5. Second major economic and political factor was that departure of British forces would immediately cause 7,500 additional unemployed out of total work force of around 100,000, with unemployment rate already fairly high.

6. Against this background, Carrington said that his main impression from his talks with Mintoff was that latter was endeavoring to create elaborate scenario designed to drive wedge between UK and its allies so as to maximize possibility of securing increased aid from Western nations. At one point in private talk between just the two of them, Mintoff had tried to apply shock treatment by suggesting that Malta might turn away from Britain entirely in favor of another European country. Carrington rejoined that presumably this might mean Germany. Mintoff had dismissed that possibility and slyly asked how would Britain react if Malta turned to France. When Carrington immediately replied that Britain would be delighted if Malta could get 30 million a year from France, Mintoff seemed quite taken aback.

7. As for immediate financial outlook, Carrington observed that apparently US and some other governments had information suggesting that situation was critical. I noted that US Embassy in Valletta had reported Maltese view that government would not be able to meet payroll after August 15. Carrington expressed skepticism, commenting that Maltese Government has 70 million pounds in reserves in London.4 (He cautioned that this was highly confidential). Also, it was noted that Mintoff had apparently made no attempts at borrowing. I stressed that information available to US Government indicated serious immediate financial problem and asked whether UK officials would investigate this aspect of situation more thoroughly. [Page 753] Carrington’s people undertook to do so. Implication left by Carrington was that UK suspects US has been taken in by Mintoff on financial side of his scenario.

8. Carrington made it clear that although UK Government has its reservations about Mintoff’s motives, sincerity and reliability, it proposed to carry through with attempt to make up a reasonable offer to him. This would, hopefully result from NAC discussions, following which UK negotiations with Malta could resume. Carrington expressed his strong conviction, however, that the process of dealing with Malta should be deliberate and unhurried. Also, he thought initial offer probably should not go the whole way since it was inherent part of Mintoff’s psychology to expect that first bid would be low. I observed that it would be difficult to proceed in this fashion with several governments involved, some of which might leak to Mintoff. Carrington acknowledged that situation had inherent charactistic of sieve.
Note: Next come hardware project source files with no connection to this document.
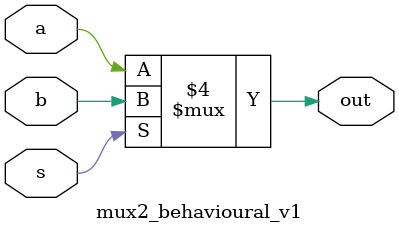
<source format=sv>
module mux2_behavioural_v1 (output logic out, input logic a, b, s);

always_comb
	if (s == 0)
	   out = a;	//Single line does not need begin
	else
	   out = b;

endmodule
</source>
9. I commented that it was obvious that there was marked difference between US and UK Governments’ respective assessments of overall situation and expressed hope that we could stay in close touch. Carrington agreed.
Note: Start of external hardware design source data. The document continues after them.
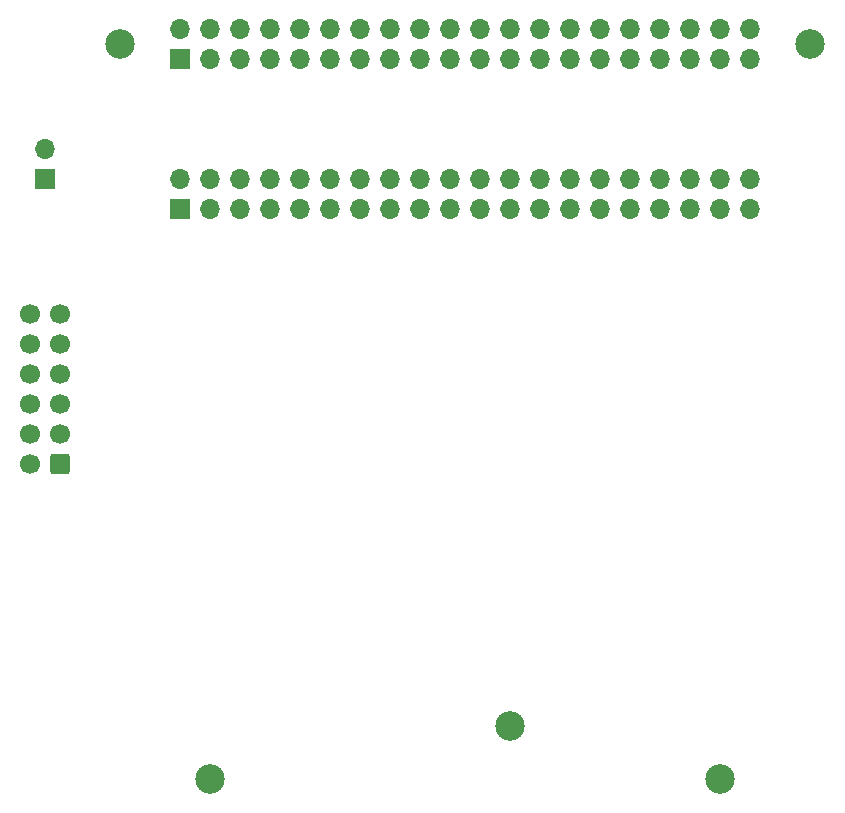
<source format=gbs>
G04 #@! TF.GenerationSoftware,KiCad,Pcbnew,7.0.11-7.0.11~ubuntu20.04.1*
G04 #@! TF.CreationDate,2024-08-17T18:13:06+02:00*
G04 #@! TF.ProjectId,kicad-kria-pi4-ext,6b696361-642d-46b7-9269-612d7069342d,1.0*
G04 #@! TF.SameCoordinates,Original*
G04 #@! TF.FileFunction,Soldermask,Bot*
G04 #@! TF.FilePolarity,Negative*
%FSLAX46Y46*%
G04 Gerber Fmt 4.6, Leading zero omitted, Abs format (unit mm)*
G04 Created by KiCad (PCBNEW 7.0.11-7.0.11~ubuntu20.04.1) date 2024-08-17 18:13:06*
%MOMM*%
%LPD*%
G01*
G04 APERTURE LIST*
G04 Aperture macros list*
%AMRoundRect*
0 Rectangle with rounded corners*
0 $1 Rounding radius*
0 $2 $3 $4 $5 $6 $7 $8 $9 X,Y pos of 4 corners*
0 Add a 4 corners polygon primitive as box body*
4,1,4,$2,$3,$4,$5,$6,$7,$8,$9,$2,$3,0*
0 Add four circle primitives for the rounded corners*
1,1,$1+$1,$2,$3*
1,1,$1+$1,$4,$5*
1,1,$1+$1,$6,$7*
1,1,$1+$1,$8,$9*
0 Add four rect primitives between the rounded corners*
20,1,$1+$1,$2,$3,$4,$5,0*
20,1,$1+$1,$4,$5,$6,$7,0*
20,1,$1+$1,$6,$7,$8,$9,0*
20,1,$1+$1,$8,$9,$2,$3,0*%
G04 Aperture macros list end*
%ADD10C,2.500000*%
%ADD11R,1.700000X1.700000*%
%ADD12O,1.700000X1.700000*%
%ADD13RoundRect,0.250000X0.600000X0.600000X-0.600000X0.600000X-0.600000X-0.600000X0.600000X-0.600000X0*%
%ADD14C,1.700000*%
G04 APERTURE END LIST*
D10*
X154940000Y-49530000D03*
X104140000Y-111760000D03*
X96520000Y-49530000D03*
D11*
X90170000Y-60955000D03*
D12*
X90170000Y-58415000D03*
D10*
X147320000Y-111760000D03*
D11*
X101600000Y-63500000D03*
D12*
X101600000Y-60960000D03*
X104140000Y-63500000D03*
X104140000Y-60960000D03*
X106680000Y-63500000D03*
X106680000Y-60960000D03*
X109220000Y-63500000D03*
X109220000Y-60960000D03*
X111760000Y-63500000D03*
X111760000Y-60960000D03*
X114300000Y-63500000D03*
X114300000Y-60960000D03*
X116840000Y-63500000D03*
X116840000Y-60960000D03*
X119380000Y-63500000D03*
X119380000Y-60960000D03*
X121920000Y-63500000D03*
X121920000Y-60960000D03*
X124460000Y-63500000D03*
X124460000Y-60960000D03*
X127000000Y-63500000D03*
X127000000Y-60960000D03*
X129540000Y-63500000D03*
X129540000Y-60960000D03*
X132080000Y-63500000D03*
X132080000Y-60960000D03*
X134620000Y-63500000D03*
X134620000Y-60960000D03*
X137160000Y-63500000D03*
X137160000Y-60960000D03*
X139700000Y-63500000D03*
X139700000Y-60960000D03*
X142240000Y-63500000D03*
X142240000Y-60960000D03*
X144780000Y-63500000D03*
X144780000Y-60960000D03*
X147320000Y-63500000D03*
X147320000Y-60960000D03*
X149860000Y-63500000D03*
X149860000Y-60960000D03*
D10*
X129540000Y-107315000D03*
D13*
X91440000Y-85090000D03*
D14*
X88900000Y-85090000D03*
X91440000Y-82550000D03*
X88900000Y-82550000D03*
X91440000Y-80010000D03*
X88900000Y-80010000D03*
X91440000Y-77470000D03*
X88900000Y-77470000D03*
X91440000Y-74930000D03*
X88900000Y-74930000D03*
X91440000Y-72390000D03*
X88900000Y-72390000D03*
D11*
X101600000Y-50800000D03*
D12*
X101600000Y-48260000D03*
X104140000Y-50800000D03*
X104140000Y-48260000D03*
X106680000Y-50800000D03*
X106680000Y-48260000D03*
X109220000Y-50800000D03*
X109220000Y-48260000D03*
X111760000Y-50800000D03*
X111760000Y-48260000D03*
X114300000Y-50800000D03*
X114300000Y-48260000D03*
X116840000Y-50800000D03*
X116840000Y-48260000D03*
X119380000Y-50800000D03*
X119380000Y-48260000D03*
X121920000Y-50800000D03*
X121920000Y-48260000D03*
X124460000Y-50800000D03*
X124460000Y-48260000D03*
X127000000Y-50800000D03*
X127000000Y-48260000D03*
X129540000Y-50800000D03*
X129540000Y-48260000D03*
X132080000Y-50800000D03*
X132080000Y-48260000D03*
X134620000Y-50800000D03*
X134620000Y-48260000D03*
X137160000Y-50800000D03*
X137160000Y-48260000D03*
X139700000Y-50800000D03*
X139700000Y-48260000D03*
X142240000Y-50800000D03*
X142240000Y-48260000D03*
X144780000Y-50800000D03*
X144780000Y-48260000D03*
X147320000Y-50800000D03*
X147320000Y-48260000D03*
X149860000Y-50800000D03*
X149860000Y-48260000D03*
M02*

</source>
10. Since Carrington is Minister most directly involved in negotiations, I must take his appreciation of situation as most authoritative on UK side. Report of Mintoff’s trip to Libya,5 which came over ticker shortly before our talk, did not faze Carrington. His attitude was that if Mintoff was able to get aid from Libya, it would not basically alter his national dependence on Western Europe. In view Carrington’s general assessment, which seemed persuasive to me, I think there is little question of UK Government entertaining any idea of immediate cash infusion and little choice but to proceed with NATO package and for UK to negotiate with Malta thereafter.
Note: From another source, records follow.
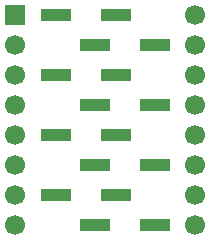
<source format=gbs>
G04 #@! TF.GenerationSoftware,KiCad,Pcbnew,9.0.6*
G04 #@! TF.CreationDate,2026-01-05T14:24:44-06:00*
G04 #@! TF.ProjectId,SOIC-16_3.9x9.9_P1.27,534f4943-2d31-4365-9f33-2e3978392e39,rev?*
G04 #@! TF.SameCoordinates,Original*
G04 #@! TF.FileFunction,Soldermask,Bot*
G04 #@! TF.FilePolarity,Negative*
%FSLAX46Y46*%
G04 Gerber Fmt 4.6, Leading zero omitted, Abs format (unit mm)*
G04 Created by KiCad (PCBNEW 9.0.6) date 2026-01-05 14:24:44*
%MOMM*%
%LPD*%
G01*
G04 APERTURE LIST*
%ADD10R,2.510000X1.000000*%
%ADD11C,1.700000*%
%ADD12R,1.700000X1.700000*%
G04 APERTURE END LIST*
D10*
X127631000Y-89896000D03*
X130941000Y-92436000D03*
X127631000Y-94976000D03*
X130941000Y-97516000D03*
X127631000Y-100056000D03*
X130941000Y-102596000D03*
X127631000Y-105136000D03*
X130941000Y-107676000D03*
X122551000Y-89896000D03*
X125861000Y-92436000D03*
X122551000Y-94976000D03*
X125861000Y-97516000D03*
X122551000Y-100056000D03*
X125861000Y-102596000D03*
X122551000Y-105136000D03*
X125861000Y-107676000D03*
D11*
X134366000Y-107676001D03*
X134366000Y-105136000D03*
X134366000Y-102596000D03*
X134366000Y-100056000D03*
X134366000Y-97516000D03*
X134366000Y-94975999D03*
X134366000Y-92436000D03*
X134366000Y-89896000D03*
D12*
X119126000Y-89896000D03*
D11*
X119126000Y-92436000D03*
X119126000Y-94976000D03*
X119126000Y-97516000D03*
X119126000Y-100056000D03*
X119126000Y-102596000D03*
X119126000Y-105136000D03*
X119126000Y-107676000D03*
M02*

</source>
  1. Source: National Archives, Nixon Presidential Materials, NSC Files, Box 728, Country Files—Europe, United Kingdom, Vol. VI. Secret; Immediate; Nodis.
  2. Not found.
  3. Reported in telegram 7134 from London, August 2. (National Archives, RG 59, Central Files 1970–73, POL MALTA–UK)
  4. In telegram 142339 to London, August 5, the Department of State requested further information on the status of these funds. In telegram 7311 from London, August 6, the Embassy replied that U.K. officials believed the sum on reserve amounted to $80 million and that Malta could use it as collateral to obtain commercial bank loans. (Both ibid., Nixon Presidential Materials, NSC Files, Box 728, Country Files—Europe, United Kingdom, Vol. VI)
  5. August 4–5. Between his election in June and the end of the year, Mintoff made four visits to Libya.